Updated: 04/12/2013 23:59 | By Agence France-Presse

Spanish region to temporarily bar home evictions

The left-wing regional government of Andalucia in southwestern Spain, which has the country's highest unemployment rate, will temporarily bar evictions from homes belonging to banks or real estate firms to help families in need.

The measure, which came into force in Spain's most populous region on Friday just three days after it was approved by decree, is opposed by the conservative central government, which sees it an attack on private property rights.

But the government of Andalucia, run by the Socialist Party and the far-left United Left, argues it is needed to protect the most vulnerable from a sharp rise in evictions in a region where over one in three workers is unemployed.

The decree allows the regional government to expropriate properties from which people are about to be evicted for up to three years to allow them to continue to live there.
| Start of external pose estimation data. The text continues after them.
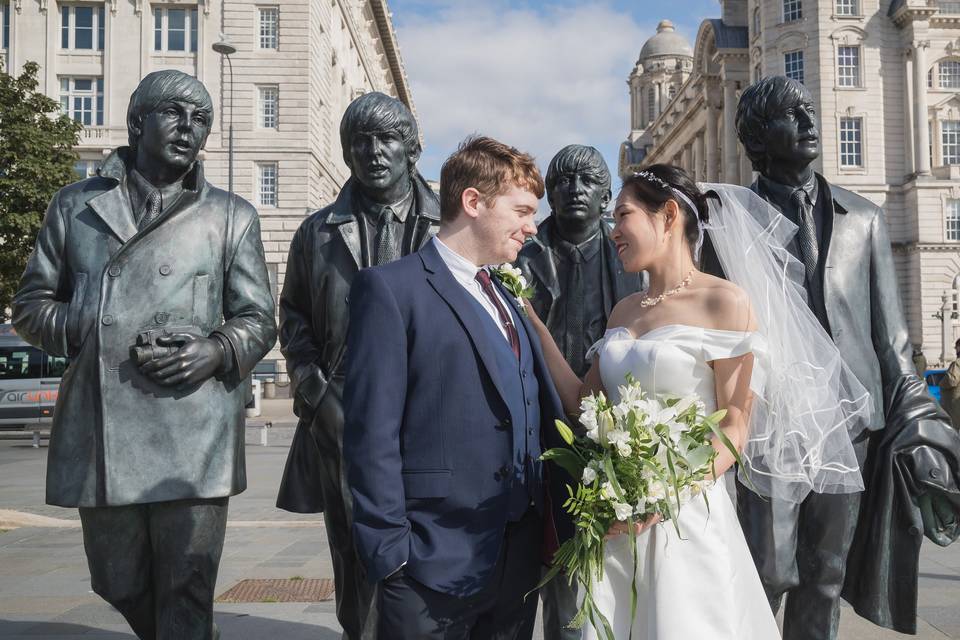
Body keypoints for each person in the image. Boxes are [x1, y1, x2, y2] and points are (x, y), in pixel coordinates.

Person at [12, 70, 277, 639]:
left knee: (188, 584)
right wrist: (89, 319)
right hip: (104, 429)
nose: (190, 128)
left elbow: (259, 319)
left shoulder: (230, 216)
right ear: (137, 122)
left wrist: (215, 349)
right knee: (117, 579)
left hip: (196, 427)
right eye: (176, 113)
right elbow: (30, 306)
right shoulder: (75, 206)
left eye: (201, 119)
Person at [698, 75, 954, 639]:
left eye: (811, 112)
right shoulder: (725, 222)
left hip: (851, 424)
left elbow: (891, 340)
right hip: (767, 425)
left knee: (826, 574)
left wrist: (921, 425)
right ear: (761, 137)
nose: (812, 125)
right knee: (764, 570)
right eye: (794, 116)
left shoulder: (863, 217)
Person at [528, 164, 781, 639]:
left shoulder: (724, 302)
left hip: (684, 515)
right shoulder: (625, 310)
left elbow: (735, 425)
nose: (613, 229)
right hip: (614, 521)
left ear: (667, 216)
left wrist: (662, 497)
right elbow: (583, 402)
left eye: (623, 215)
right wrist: (530, 320)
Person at [342, 135, 568, 639]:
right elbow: (369, 432)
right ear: (472, 202)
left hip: (516, 558)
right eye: (522, 211)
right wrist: (390, 554)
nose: (533, 227)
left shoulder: (507, 293)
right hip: (427, 562)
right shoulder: (391, 289)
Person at [275, 91, 440, 639]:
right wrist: (311, 386)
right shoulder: (315, 233)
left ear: (412, 148)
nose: (373, 151)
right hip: (342, 407)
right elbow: (293, 314)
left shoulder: (450, 228)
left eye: (386, 138)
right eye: (359, 141)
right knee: (354, 547)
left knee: (431, 540)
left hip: (432, 404)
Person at [515, 143, 643, 638]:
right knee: (542, 565)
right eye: (564, 181)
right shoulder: (525, 253)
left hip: (607, 429)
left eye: (587, 181)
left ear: (607, 193)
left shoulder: (630, 255)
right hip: (536, 423)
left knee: (600, 568)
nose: (574, 191)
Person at [939, 339, 960, 428]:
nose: (955, 349)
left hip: (955, 405)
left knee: (953, 433)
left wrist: (941, 384)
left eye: (956, 347)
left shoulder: (957, 363)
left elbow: (952, 380)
The move will only take place in cases where families meet certain conditions, such as having a net monthly income of less than 1,600 euros ($2,000).

Families that benefit from the measure will have to pay a modest rent.
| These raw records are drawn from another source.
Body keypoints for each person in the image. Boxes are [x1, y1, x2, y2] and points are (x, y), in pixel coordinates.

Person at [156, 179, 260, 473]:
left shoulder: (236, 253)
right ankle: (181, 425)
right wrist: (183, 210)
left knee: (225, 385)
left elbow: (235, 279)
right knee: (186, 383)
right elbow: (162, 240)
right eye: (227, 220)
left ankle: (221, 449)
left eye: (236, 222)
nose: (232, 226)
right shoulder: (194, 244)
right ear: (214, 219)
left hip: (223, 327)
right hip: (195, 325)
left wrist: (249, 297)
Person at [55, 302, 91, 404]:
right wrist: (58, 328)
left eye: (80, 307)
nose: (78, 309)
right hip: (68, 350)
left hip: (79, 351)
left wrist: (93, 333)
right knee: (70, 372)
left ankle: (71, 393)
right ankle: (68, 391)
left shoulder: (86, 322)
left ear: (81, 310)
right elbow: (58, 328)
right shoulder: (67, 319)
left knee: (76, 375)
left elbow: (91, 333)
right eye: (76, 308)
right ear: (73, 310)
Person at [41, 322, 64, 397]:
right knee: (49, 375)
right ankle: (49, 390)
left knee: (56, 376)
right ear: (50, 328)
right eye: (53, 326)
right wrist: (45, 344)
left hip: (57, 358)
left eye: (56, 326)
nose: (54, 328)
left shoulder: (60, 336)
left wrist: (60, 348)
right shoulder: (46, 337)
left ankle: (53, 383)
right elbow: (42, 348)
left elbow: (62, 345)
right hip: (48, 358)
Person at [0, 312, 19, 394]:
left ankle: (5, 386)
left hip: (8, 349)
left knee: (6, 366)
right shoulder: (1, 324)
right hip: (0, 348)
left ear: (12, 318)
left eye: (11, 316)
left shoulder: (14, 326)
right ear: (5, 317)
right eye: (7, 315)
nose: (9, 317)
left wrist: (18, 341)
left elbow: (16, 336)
"The beneficiary will be obligated to pay 25 percent of the household's revenues" in rent, said Andalucia's regional housing minister, Elena Cortes.
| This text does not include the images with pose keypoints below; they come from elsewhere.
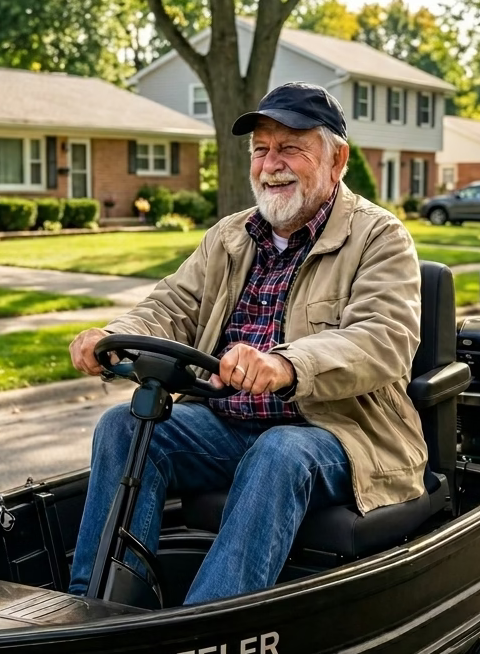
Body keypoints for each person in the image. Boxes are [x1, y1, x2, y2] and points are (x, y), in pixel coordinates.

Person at [68, 82, 428, 605]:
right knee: (124, 426)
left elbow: (381, 339)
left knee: (280, 451)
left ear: (337, 159)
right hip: (227, 423)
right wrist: (113, 336)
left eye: (290, 148)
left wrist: (287, 364)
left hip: (338, 432)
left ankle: (207, 627)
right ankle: (98, 609)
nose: (271, 164)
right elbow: (172, 305)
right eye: (261, 149)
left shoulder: (380, 238)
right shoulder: (229, 236)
The measure also imposes fines of up to 9,000 euros on banks and real estate firms that hold on to empty homes that are fit to live in a bid to increase the pool of affordable housing.

There are at least 700,000 empty homes in Andalucia, according to the regional government.

Spanish courts have executed 252,826 eviction orders -- including a record 75,605 last year -- since 2008, when a decade-long property bubble burst and Spain sank into recession, throwing millions out of work.

Andalucia has been especially hard-hit by the economic downturn. It's unemployment rate stands at 35.86 percent, way above the national average of 26.02 percent.